Dr. Chenlu Ke is an Assistant Professor in the Department of Statistical Sciences and Operations Research at Virginia Commonwealth University. Chenlu obtained her PhD in Statistics in 2019 from the University of Kentucky. Her research focuses on developing variable selection and dimension reduction methods for ultrahigh dimensional data as well as their applications in survival analysis.

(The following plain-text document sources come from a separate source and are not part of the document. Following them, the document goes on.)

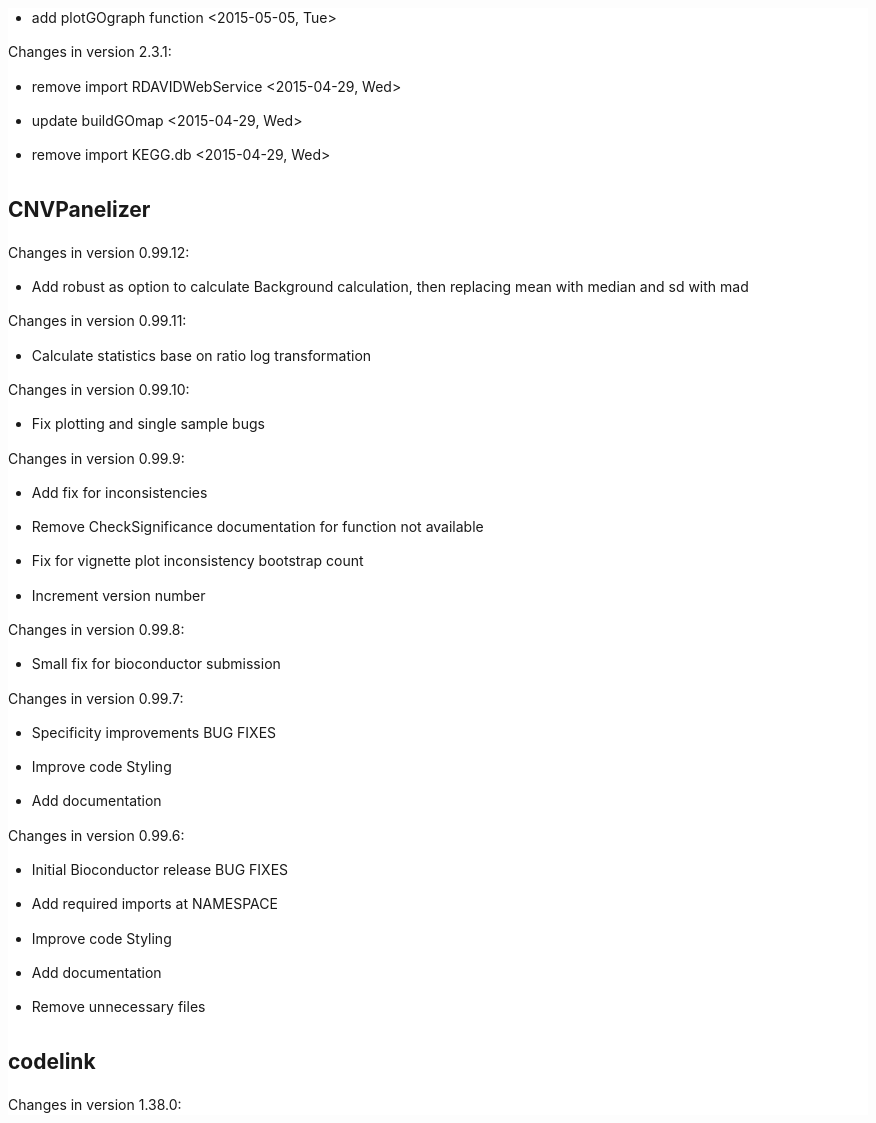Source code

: - add plotGOgraph function <2015-05-05, Tue>

Changes in version 2.3.1:

- remove import RDAVIDWebService <2015-04-29, Wed>

- update buildGOmap <2015-04-29, Wed>

- remove import KEGG.db <2015-04-29, Wed>

CNVPanelizer
------------

Changes in version 0.99.12:

- Add robust as option to calculate Background calculation, then
  replacing mean with median and sd with mad

Changes in version 0.99.11:

- Calculate statistics base on ratio log transformation

Changes in version 0.99.10:

- Fix plotting and single sample bugs

Changes in version 0.99.9:

- Add fix for inconsistencies

- Remove CheckSignificance documentation for function not available

- Fix for vignette plot inconsistency bootstrap count

- Increment version number

Changes in version 0.99.8:

- Small fix for bioconductor submission

Changes in version 0.99.7:

- Specificity improvements BUG FIXES

- Improve code Styling

- Add documentation

Changes in version 0.99.6:

- Initial Bioconductor release BUG FIXES

- Add required imports at NAMESPACE

- Improve code Styling

- Add documentation

- Remove unnecessary files

codelink
--------

Changes in version 1.38.0:
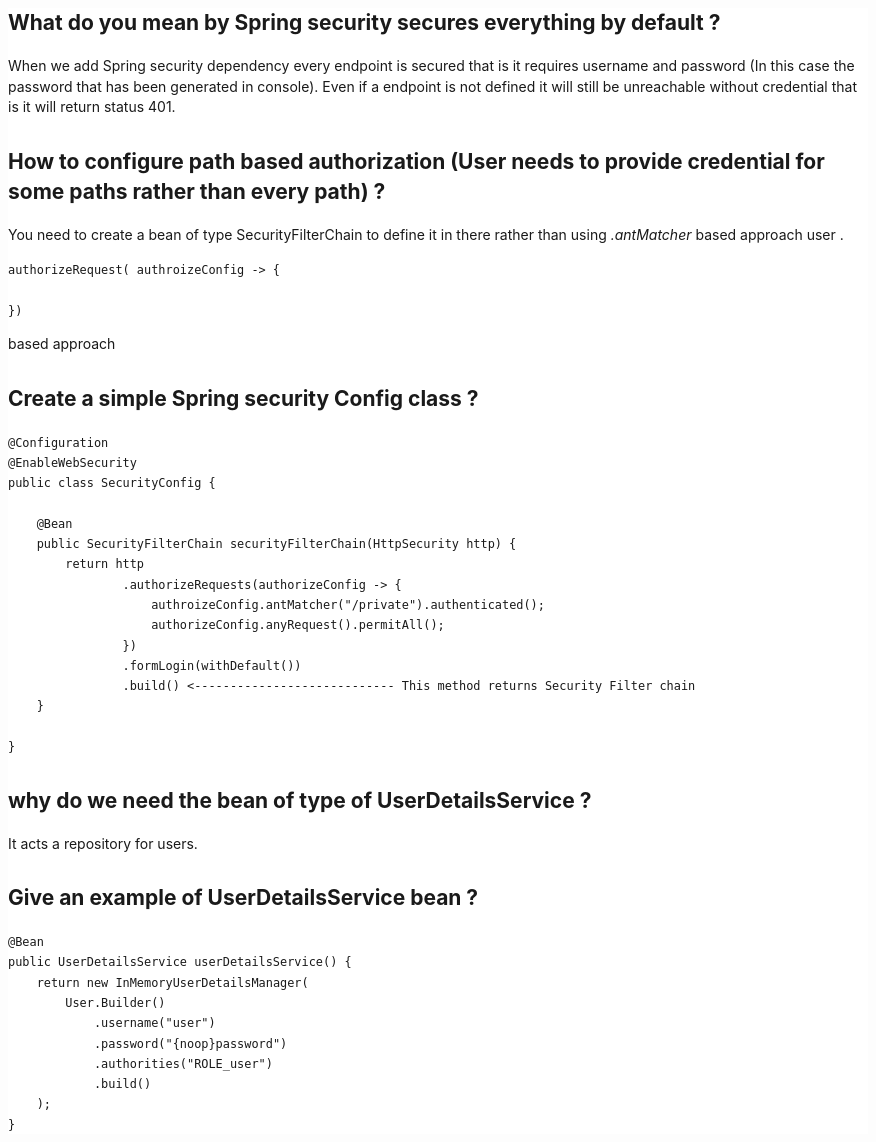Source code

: ## What do you mean by Spring security secures everything by default ?

When we add Spring security dependency every endpoint is secured that is it requires username and password (In this case the password that has been generated in console). Even if a endpoint is not defined it will still be unreachable without credential that is it will return status 401.

## How to configure path based authorization (User needs to provide credential for some paths rather than every path) ?

You need to create a bean of type SecurityFilterChain to define it in there rather than using _.antMatcher_ based approach user .

    authorizeRequest( authroizeConfig -> {

    }) 
based approach

## Create a simple Spring security Config class ?

    @Configuration
    @EnableWebSecurity
    public class SecurityConfig {

        @Bean
        public SecurityFilterChain securityFilterChain(HttpSecurity http) {
            return http
                    .authorizeRequests(authorizeConfig -> {
                        authroizeConfig.antMatcher("/private").authenticated();
                        authorizeConfig.anyRequest().permitAll();
                    })
                    .formLogin(withDefault())
                    .build() <---------------------------- This method returns Security Filter chain
        }

    }

## why do we need the bean of type of UserDetailsService ?

It acts a repository for users.

## Give an example of UserDetailsService bean ?

    @Bean
    public UserDetailsService userDetailsService() {
        return new InMemoryUserDetailsManager(
            User.Builder()
                .username("user")
                .password("{noop}password")
                .authorities("ROLE_user")
                .build()
        );
    }

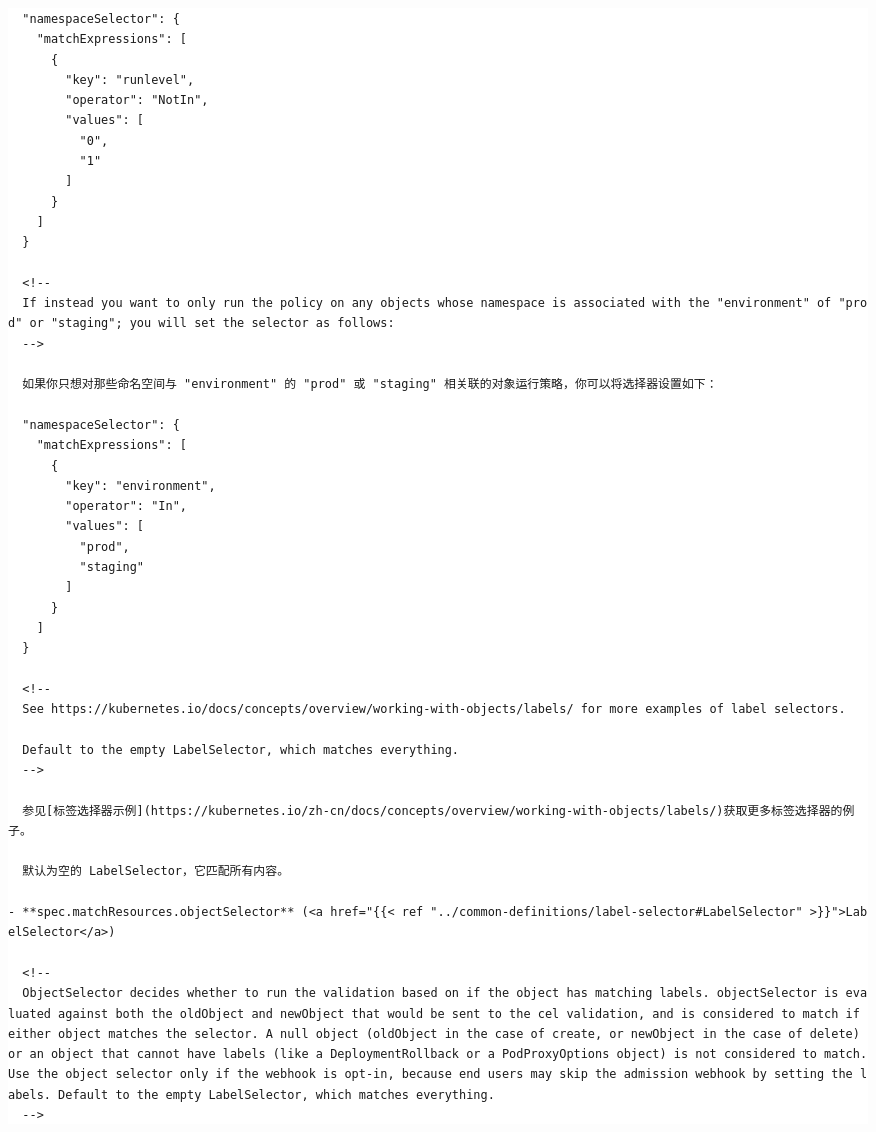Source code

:       "namespaceSelector": {
        "matchExpressions": [
          {
            "key": "runlevel",
            "operator": "NotIn",
            "values": [
              "0",
              "1"
            ]
          }
        ]
      }

      <!--
      If instead you want to only run the policy on any objects whose namespace is associated with the "environment" of "prod" or "staging"; you will set the selector as follows:
      -->

      如果你只想对那些命名空间与 "environment" 的 "prod" 或 "staging" 相关联的对象运行策略，你可以将选择器设置如下：
  
      "namespaceSelector": {
        "matchExpressions": [
          {
            "key": "environment",
            "operator": "In",
            "values": [
              "prod",
              "staging"
            ]
          }
        ]
      }
      
      <!--
      See https://kubernetes.io/docs/concepts/overview/working-with-objects/labels/ for more examples of label selectors.
      
      Default to the empty LabelSelector, which matches everything.
      -->
  
      参见[标签选择器示例](https://kubernetes.io/zh-cn/docs/concepts/overview/working-with-objects/labels/)获取更多标签选择器的例子。
      
      默认为空的 LabelSelector，它匹配所有内容。
  
    - **spec.matchResources.objectSelector** (<a href="{{< ref "../common-definitions/label-selector#LabelSelector" >}}">LabelSelector</a>)

      <!--
      ObjectSelector decides whether to run the validation based on if the object has matching labels. objectSelector is evaluated against both the oldObject and newObject that would be sent to the cel validation, and is considered to match if either object matches the selector. A null object (oldObject in the case of create, or newObject in the case of delete) or an object that cannot have labels (like a DeploymentRollback or a PodProxyOptions object) is not considered to match. Use the object selector only if the webhook is opt-in, because end users may skip the admission webhook by setting the labels. Default to the empty LabelSelector, which matches everything.
      -->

Let’s Talk About Data Ethics

Wendy Martinez
Director, Mathematical Statistics Research Center, Bureau of Labor Statistics

Date: Friday, February 11, 2022
 

Abstract

I have had the honor of giving talks on data ethics at various events around the world, including the US, Bangladesh, Hong Kong, and Japan. These talks sparked very interesting conversations about the ethical use of data. These conversations made me realize that statisticians and data scientists must be intentional in our application of ethical guidelines for statistical practice. I also learned that data ethics is something we all need to worry about, regardless of where we work and live in the world. I will begin my presentation by offering my definition of data ethics and will then provide a few real-world examples where ethical concerns arose. I will conclude the discussion by providing examples of data ethics frameworks and efforts from around the world.

About the speaker

Wendy Martinez has been serving as the Director of the Mathematical Statistics Research Center at the Bureau of Labor Statistics (BLS) for over ten years. Before that, she worked in several research positions throughout the Department of Defense. She held the position of Science and Technology Program Officer at the Office of Naval Research, where she established a research portfolio comprised of academia and industry performers developing data science products for the future Navy and Marine Corps. Her areas of interest include computational statistics, exploratory data analysis, and text data mining. She is the lead author of three books on MATLAB and statistics. Dr. Martinez was elected as a Fellow of the American Statistical Association (ASA) in 2006 and is an elected member of the International Statistical Institute. She was honored by the American Statistical Association when she received the ASA Founders Award at the JSM 2017 conference. Wendy is also proud and grateful to have been elected as the 2020 ASA President.